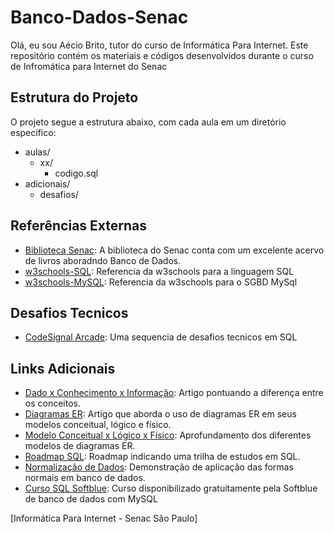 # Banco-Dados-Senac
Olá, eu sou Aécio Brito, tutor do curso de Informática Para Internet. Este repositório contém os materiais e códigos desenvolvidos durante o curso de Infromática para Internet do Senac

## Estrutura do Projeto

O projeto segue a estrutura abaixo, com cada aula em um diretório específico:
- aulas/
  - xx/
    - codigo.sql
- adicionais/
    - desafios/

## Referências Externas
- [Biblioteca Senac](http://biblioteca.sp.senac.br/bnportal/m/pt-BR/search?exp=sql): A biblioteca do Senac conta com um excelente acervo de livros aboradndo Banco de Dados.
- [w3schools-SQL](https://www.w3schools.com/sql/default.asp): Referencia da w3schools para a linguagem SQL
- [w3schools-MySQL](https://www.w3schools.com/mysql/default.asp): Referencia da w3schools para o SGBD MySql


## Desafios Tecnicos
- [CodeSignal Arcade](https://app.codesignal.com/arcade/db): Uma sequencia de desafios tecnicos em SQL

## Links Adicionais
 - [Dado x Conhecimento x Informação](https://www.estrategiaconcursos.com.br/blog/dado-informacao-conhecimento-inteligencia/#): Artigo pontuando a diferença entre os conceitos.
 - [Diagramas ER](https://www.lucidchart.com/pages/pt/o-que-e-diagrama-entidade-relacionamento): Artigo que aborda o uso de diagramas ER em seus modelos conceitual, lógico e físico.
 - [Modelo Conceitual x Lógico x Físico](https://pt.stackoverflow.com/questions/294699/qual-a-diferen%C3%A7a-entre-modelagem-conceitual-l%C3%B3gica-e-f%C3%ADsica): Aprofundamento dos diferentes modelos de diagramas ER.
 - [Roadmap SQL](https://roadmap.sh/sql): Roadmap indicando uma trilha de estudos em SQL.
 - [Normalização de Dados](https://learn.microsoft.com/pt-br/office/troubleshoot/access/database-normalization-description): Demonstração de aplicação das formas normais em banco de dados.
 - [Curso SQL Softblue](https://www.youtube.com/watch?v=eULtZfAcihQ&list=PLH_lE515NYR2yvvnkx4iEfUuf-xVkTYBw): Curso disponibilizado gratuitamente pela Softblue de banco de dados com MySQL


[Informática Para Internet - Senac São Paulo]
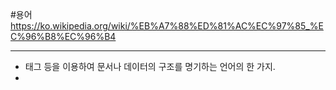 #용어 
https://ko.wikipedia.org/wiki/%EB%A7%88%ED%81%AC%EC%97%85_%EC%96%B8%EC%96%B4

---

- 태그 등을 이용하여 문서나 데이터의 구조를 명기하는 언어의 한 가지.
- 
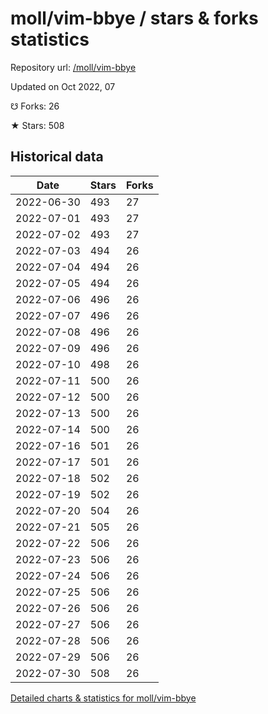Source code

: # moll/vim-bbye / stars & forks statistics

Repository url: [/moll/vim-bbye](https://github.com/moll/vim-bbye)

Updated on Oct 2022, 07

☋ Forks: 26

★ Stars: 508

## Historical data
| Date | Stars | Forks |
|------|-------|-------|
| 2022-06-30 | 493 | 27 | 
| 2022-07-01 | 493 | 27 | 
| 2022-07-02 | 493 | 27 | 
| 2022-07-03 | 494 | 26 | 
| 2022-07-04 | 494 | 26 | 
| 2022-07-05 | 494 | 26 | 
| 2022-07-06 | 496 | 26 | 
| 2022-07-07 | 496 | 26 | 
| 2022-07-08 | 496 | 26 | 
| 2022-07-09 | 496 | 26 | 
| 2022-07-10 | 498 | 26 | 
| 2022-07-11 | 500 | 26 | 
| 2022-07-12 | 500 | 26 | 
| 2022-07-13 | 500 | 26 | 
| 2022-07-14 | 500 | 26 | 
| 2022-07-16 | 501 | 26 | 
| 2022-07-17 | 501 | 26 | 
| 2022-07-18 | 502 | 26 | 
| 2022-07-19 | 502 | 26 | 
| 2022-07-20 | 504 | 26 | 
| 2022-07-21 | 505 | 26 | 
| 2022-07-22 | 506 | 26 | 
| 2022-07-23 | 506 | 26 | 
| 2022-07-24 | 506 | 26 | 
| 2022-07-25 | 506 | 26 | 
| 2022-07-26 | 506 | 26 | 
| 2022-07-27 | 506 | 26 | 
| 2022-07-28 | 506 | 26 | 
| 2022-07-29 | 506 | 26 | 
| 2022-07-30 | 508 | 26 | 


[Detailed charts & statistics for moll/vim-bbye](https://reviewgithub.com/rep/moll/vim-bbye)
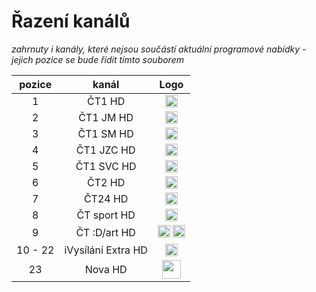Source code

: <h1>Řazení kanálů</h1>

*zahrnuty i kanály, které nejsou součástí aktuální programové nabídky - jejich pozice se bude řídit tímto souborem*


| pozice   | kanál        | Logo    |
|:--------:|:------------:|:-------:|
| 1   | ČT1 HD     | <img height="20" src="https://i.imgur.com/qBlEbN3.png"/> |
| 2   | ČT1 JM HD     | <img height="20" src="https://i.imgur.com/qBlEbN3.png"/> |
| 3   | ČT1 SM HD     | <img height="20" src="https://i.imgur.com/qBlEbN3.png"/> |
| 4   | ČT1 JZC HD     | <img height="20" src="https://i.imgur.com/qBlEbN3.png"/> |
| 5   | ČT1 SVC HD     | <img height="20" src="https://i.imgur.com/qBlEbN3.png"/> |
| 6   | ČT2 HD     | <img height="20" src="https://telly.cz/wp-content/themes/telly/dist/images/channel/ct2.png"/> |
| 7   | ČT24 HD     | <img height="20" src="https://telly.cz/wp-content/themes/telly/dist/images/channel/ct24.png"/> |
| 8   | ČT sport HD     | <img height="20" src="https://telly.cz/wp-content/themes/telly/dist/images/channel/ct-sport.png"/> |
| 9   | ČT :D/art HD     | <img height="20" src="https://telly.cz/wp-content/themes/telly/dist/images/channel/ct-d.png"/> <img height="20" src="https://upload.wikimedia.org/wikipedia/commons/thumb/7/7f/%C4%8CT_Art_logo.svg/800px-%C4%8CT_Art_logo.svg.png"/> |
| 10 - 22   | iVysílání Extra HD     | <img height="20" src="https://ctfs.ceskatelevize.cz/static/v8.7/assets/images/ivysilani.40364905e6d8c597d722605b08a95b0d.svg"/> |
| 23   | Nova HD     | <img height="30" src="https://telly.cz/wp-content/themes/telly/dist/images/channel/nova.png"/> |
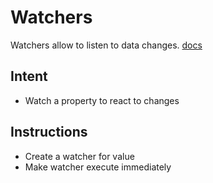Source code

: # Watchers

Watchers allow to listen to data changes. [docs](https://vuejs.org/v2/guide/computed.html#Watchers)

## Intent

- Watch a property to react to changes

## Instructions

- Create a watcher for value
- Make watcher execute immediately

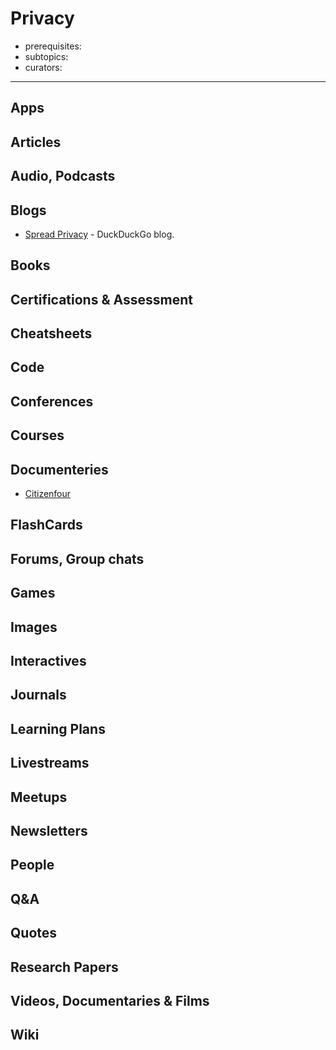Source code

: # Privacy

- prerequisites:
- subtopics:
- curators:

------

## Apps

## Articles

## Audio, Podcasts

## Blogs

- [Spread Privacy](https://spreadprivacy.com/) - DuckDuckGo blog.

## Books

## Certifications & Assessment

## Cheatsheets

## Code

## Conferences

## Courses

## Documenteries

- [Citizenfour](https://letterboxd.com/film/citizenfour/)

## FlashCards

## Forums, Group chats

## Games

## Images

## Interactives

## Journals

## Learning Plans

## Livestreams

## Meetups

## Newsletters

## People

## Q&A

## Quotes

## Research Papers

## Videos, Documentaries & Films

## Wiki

************

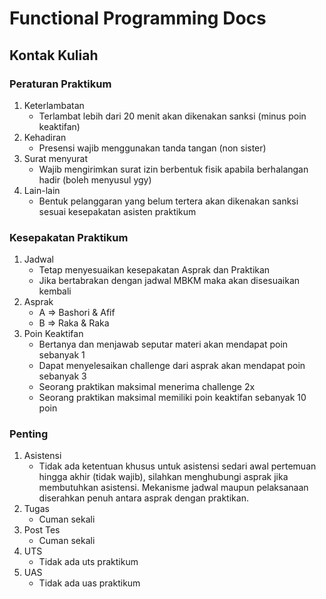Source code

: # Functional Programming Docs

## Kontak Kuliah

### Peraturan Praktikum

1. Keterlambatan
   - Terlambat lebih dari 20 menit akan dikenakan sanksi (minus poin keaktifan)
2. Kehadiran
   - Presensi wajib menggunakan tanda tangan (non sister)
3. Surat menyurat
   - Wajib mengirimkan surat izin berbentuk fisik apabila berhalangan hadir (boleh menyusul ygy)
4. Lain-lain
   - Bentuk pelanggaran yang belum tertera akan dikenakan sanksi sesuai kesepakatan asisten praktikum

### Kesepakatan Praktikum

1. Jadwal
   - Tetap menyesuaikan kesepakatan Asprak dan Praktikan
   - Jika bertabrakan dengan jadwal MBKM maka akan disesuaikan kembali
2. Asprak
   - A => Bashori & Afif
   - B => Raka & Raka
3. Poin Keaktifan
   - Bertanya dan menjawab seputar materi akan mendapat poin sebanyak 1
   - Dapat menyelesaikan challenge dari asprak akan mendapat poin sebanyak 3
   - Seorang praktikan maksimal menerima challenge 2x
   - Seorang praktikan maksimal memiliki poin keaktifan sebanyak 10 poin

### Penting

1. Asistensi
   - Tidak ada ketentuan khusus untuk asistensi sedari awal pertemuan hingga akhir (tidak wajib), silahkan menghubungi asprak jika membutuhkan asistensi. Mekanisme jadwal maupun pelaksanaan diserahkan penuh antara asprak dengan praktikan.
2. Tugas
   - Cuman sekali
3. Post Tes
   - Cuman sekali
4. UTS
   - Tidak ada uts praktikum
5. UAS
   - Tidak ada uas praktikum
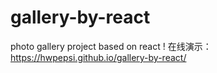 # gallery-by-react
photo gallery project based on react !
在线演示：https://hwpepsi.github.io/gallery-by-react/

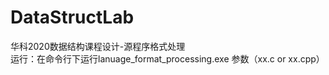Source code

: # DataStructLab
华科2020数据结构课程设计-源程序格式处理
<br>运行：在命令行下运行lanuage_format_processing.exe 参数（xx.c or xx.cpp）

************

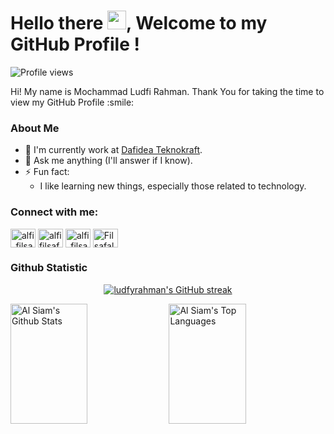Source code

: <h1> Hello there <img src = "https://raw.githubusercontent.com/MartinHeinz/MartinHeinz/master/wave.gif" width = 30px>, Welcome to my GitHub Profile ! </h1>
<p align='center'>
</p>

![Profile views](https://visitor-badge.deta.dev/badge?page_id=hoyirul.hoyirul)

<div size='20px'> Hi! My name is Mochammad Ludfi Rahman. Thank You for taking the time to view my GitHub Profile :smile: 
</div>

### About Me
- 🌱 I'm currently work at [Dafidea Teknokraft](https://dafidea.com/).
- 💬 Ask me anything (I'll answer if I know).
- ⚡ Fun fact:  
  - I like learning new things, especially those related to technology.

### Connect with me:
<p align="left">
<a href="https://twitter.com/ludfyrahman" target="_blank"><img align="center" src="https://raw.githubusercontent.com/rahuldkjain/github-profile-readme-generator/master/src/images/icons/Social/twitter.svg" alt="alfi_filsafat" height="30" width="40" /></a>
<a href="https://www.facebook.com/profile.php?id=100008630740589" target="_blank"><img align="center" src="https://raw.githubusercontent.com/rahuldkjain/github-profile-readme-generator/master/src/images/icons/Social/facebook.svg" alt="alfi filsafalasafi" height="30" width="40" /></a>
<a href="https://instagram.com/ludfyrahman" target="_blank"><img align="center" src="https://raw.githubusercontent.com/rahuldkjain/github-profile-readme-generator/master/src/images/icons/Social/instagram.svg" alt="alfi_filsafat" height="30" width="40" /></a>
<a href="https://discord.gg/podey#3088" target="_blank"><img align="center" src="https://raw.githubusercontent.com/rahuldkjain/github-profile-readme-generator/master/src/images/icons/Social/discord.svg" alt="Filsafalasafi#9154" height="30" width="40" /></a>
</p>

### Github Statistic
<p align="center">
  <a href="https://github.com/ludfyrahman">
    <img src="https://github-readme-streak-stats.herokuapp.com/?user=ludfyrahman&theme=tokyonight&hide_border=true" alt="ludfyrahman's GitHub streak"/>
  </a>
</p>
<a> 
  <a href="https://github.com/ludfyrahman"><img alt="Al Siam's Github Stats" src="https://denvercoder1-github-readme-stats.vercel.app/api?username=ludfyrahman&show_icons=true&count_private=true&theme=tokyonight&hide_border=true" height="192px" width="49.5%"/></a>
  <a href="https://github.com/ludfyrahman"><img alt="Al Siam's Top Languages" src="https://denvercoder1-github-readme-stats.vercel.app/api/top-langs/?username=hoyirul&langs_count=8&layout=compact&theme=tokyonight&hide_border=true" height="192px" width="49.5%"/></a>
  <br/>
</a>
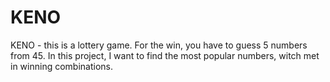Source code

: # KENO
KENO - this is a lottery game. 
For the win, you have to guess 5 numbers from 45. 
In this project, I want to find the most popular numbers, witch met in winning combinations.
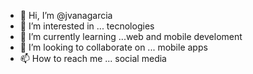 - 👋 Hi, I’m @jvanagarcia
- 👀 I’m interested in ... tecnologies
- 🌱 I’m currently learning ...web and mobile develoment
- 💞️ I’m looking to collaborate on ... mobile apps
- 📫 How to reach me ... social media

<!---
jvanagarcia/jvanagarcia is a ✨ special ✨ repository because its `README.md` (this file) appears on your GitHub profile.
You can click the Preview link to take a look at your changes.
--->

************

Go through the records above and return each line in which the word "pozice" occurs.

* [ANSWER TO THIS PROBLEM]
*zahrnuty i kanály, které nejsou součástí aktuální programové nabídky - jejich pozice se bude řídit tímto souborem*
| pozice   | kanál        | Logo    |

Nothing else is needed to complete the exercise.